Je ne fais plus durer le suspense : Rose Hip Rose, Rose Hip Zero et Tokko sont parfaitement dispensables. Voilà trois mangas qui possèdent les mêmes défauts rhédibitoires, à savoir :
- d’un côté, des commencements intéressants, de beaux dessins, des jolies filles, de la belle baston, une édition haut-de-gamme;
- de l’autre, des fins en queue de poisson (ou carrément inexistantes), du remplissage, des vannes super-pourries et une narration qui fait du sur-place. C’est engageant, hein?
En fait, les trois titres souffrent du même mal qui frappe un auteur à succès, qui cherche à se diversifier ou à surfer sur des genres qui marchent, mais qui se contente de l’apparence sans avoir l’ombre d’une idée originale. Des adolescentes avec des flingues ou des sabres, qui canardent des vilains terroristes ou des vampires/monstres/morts-vivants/chefs de service/belles-mères (rayez la mention inutile), ça a beau être à la mode, ça ne suffit pas à faire un succès facile, même quand on est un auteur reconnu. Ce serait même plutôt le contraire : quand on se lance dans ce genre ultra-bateau, à plus forte raison lorsqu’on s’appelle Toru Fujisawa, la moindre des choses serait de proposer quelque chose en plus, je ne sais pas, moi, des intrigues par exemple. Ou alors, puisqu’on connaît le penchant du mangaka pour un certain type d’humour pas très fin mais efficace, un traitement parodique aurait peut-être fonctionné. Mais voilà, sans véritable direction ni ton personnel, Rose Hip Rose, Rose Hip Zero et Tokko ne me laissent que des regrets.
Et c’est dommage, parce qu’à chaque fois, le début m’avait accroché, et j’étais prêt à suivre les personnages dans leurs rocambolesques aventures, bon public comme je suis. J’ai même tout lu jusqu’aux dernières pages, en espérant chaque fois que cela allait enfin décoller. C’est à la limite du foutage de gueule. Rose Hip Rose est le plus mal foutu des trois.
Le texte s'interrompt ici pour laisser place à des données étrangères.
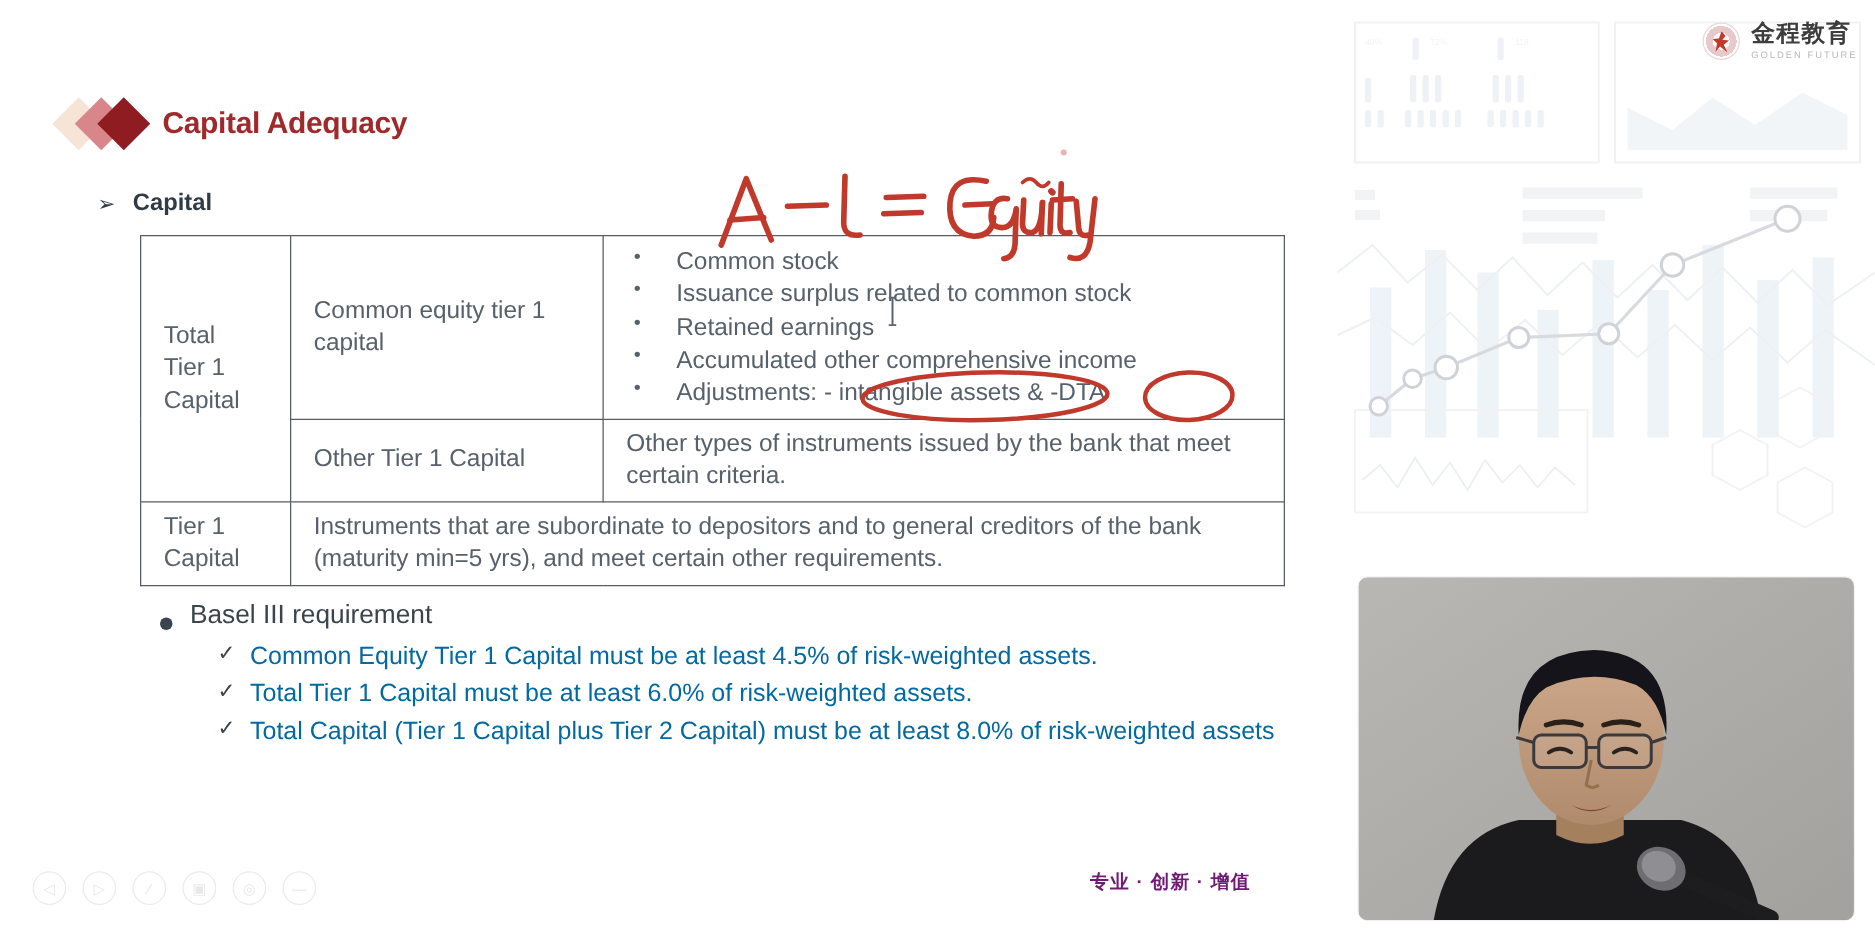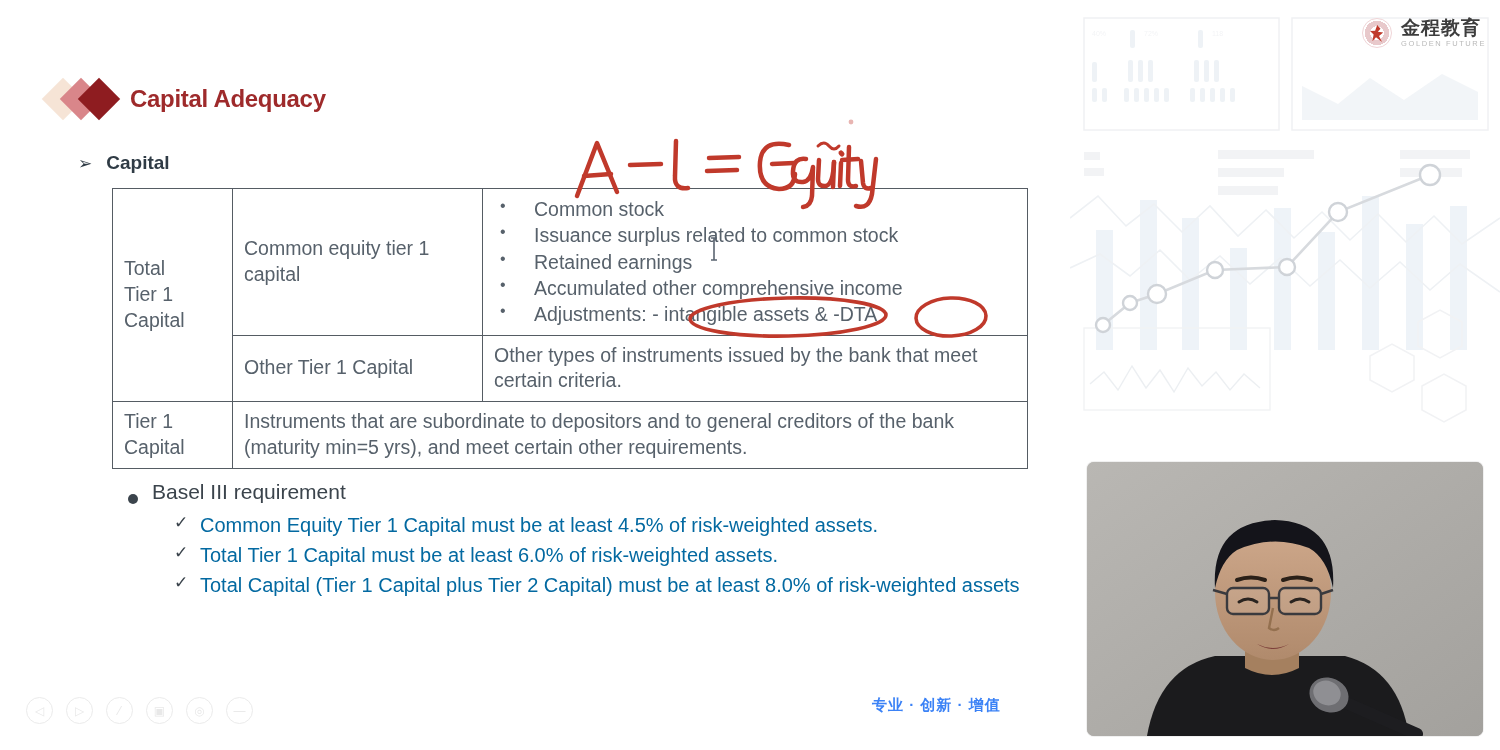"Common stock" #cap-table td { padding: 7px 11px -> 7px 18px }
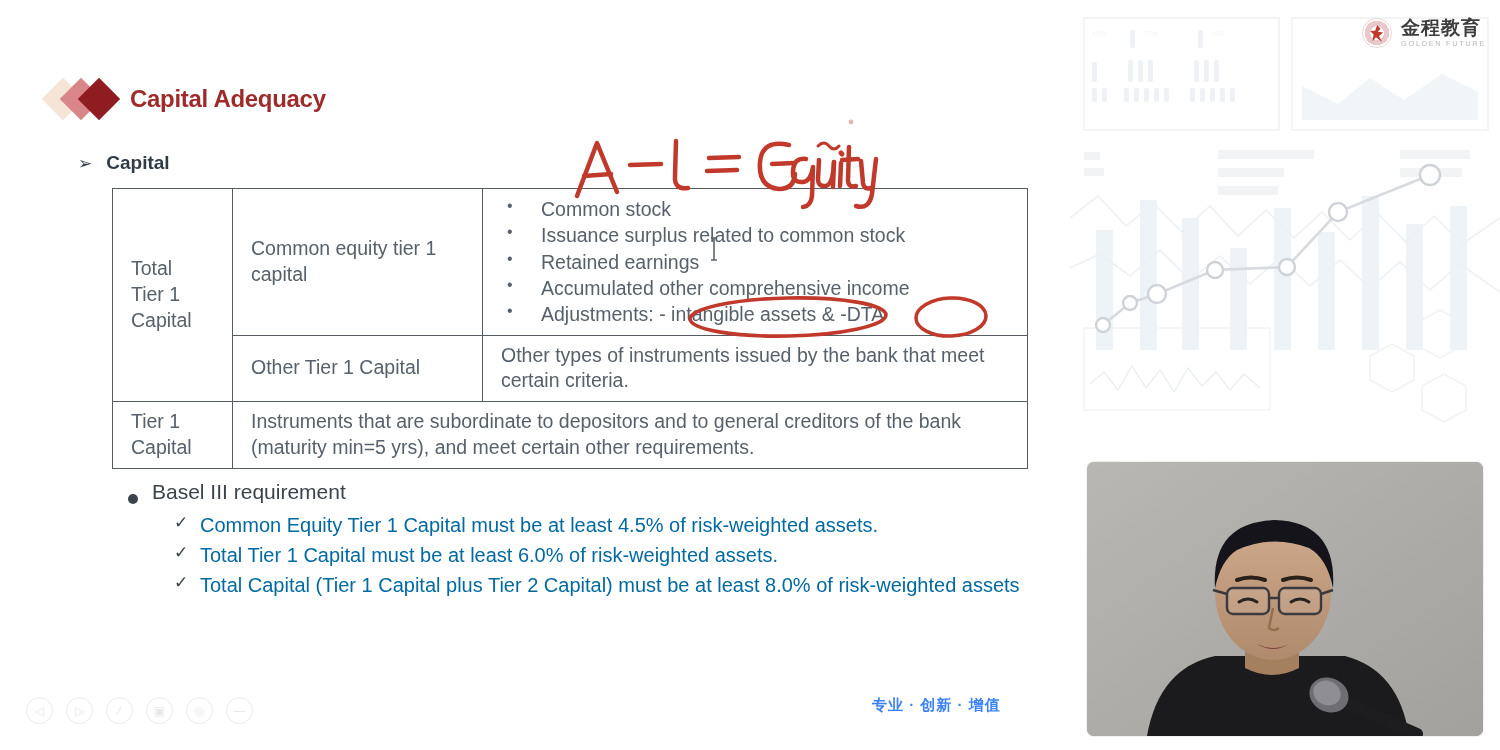"专业 · 创新 · 增值" #slogan { color: #3b82f6 -> #701a75 }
Mais je lui laissais le bénéfice du doute : après l’arrêt prématuré de la prépublication, Fujisawa remettait le couvert avec un nouveau titre, Rose Hip Zero, et on allait voir ce qu’on allait voir : le développement enfin attendu, le background des personnages, bref, des explications qui nous feraient enfin croire à l’intrigue. Cela en prenait le chemin, avec la constitution d’un duo explosif (la bimbo de 15 ans se retrouve flanquée d’un partenaire macho à la Onizuka), la piste d’un complot néo-nazi avec expériences génétiques interdites (oui, là aussi c’est bateau, m’enfin bon, c’est mieux que pas d’idée du tout), des complicités au plus haut niveau de l’Etat… Mais une fois de plus, ça tourne vite à le démonstration gratuite, à la virtuosité graphique qui tourne à vide, avec un paquet d’invraisemblances rarement vues (le flic macho qui se fait truffer de plomb toutes les 50 pages, et qui s’en remet chaque fois comme un nouveau-né), et des scènes comiques qui arrivent comme un cheveu sur la soupe (la blague du flingue géant en chocolat… pathétique).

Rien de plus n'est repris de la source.